Saved data entries
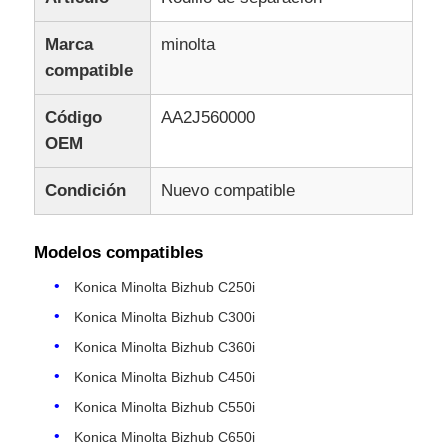
Marca
minolta
compatible
Código
AA2J560000
OEM
Condición
Nuevo compatible
Modelos compatibles
Konica Minolta Bizhub C250i
Konica Minolta Bizhub C300i
Konica Minolta Bizhub C360i
Konica Minolta Bizhub C450i
Konica Minolta Bizhub C550i
Konica Minolta Bizhub C650i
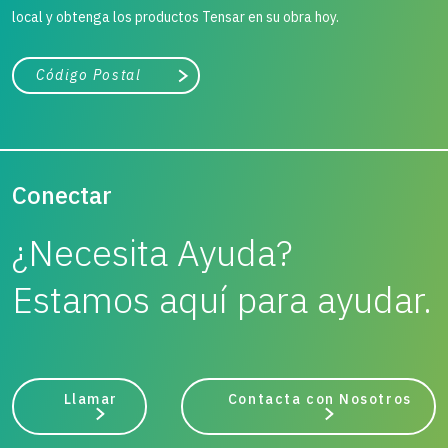
local y obtenga los productos Tensar en su obra hoy.
Ciudad, estado o código postal
Buscar
Conectar
¿Necesita Ayuda?
Estamos aquí para ayudar.
Llamar
Contacta con Nosotros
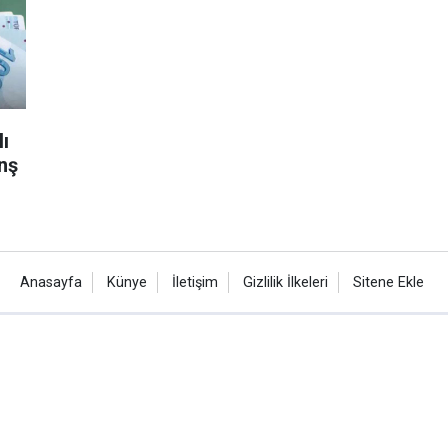
ı
anş
Anasayfa
Künye
İletişim
Gizlilik İlkeleri
Sitene Ekle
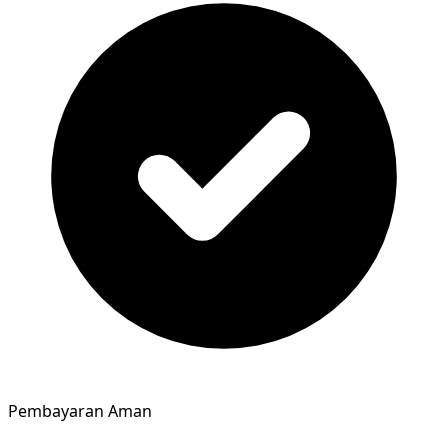
Pembayaran Aman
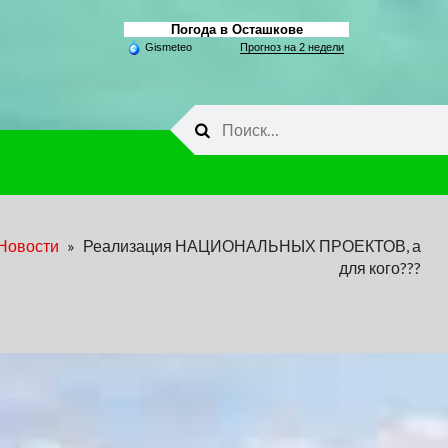
Погода в Осташкове
Gismeteo
Прогноз на 2 недели
Найти:
Новости
»
Реализация НАЦИОНАЛЬНЫХ ПРОЕКТОВ, а
для кого???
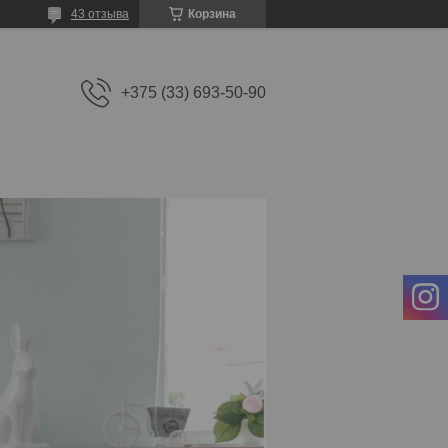
43 отзыва
Корзина
+375 (33) 693-50-90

§ WORK TASK
Copy out the text of all the rows above word for word, and leave the pictures out of your answer.

§ RESPONSE
Marca
minolta
compatible
Código
AA2J560000
OEM
Condición
Nuevo compatible
Modelos compatibles
Konica Minolta Bizhub C250i
Konica Minolta Bizhub C300i
Konica Minolta Bizhub C360i
Konica Minolta Bizhub C450i
Konica Minolta Bizhub C550i
Konica Minolta Bizhub C650i
local y obtenga los productos Tensar en su obra hoy.
Ciudad, estado o código postal
Buscar
Conectar
¿Necesita Ayuda?
Estamos aquí para ayudar.
Llamar
Contacta con Nosotros
ı
anş
Anasayfa
Künye
İletişim
Gizlilik İlkeleri
Sitene Ekle
Pembayaran Aman
Погода в Осташкове
Gismeteo
Прогноз на 2 недели
Найти:
Новости
»
Реализация НАЦИОНАЛЬНЫХ ПРОЕКТОВ, а
для кого???
43 отзыва
Корзина
+375 (33) 693-50-90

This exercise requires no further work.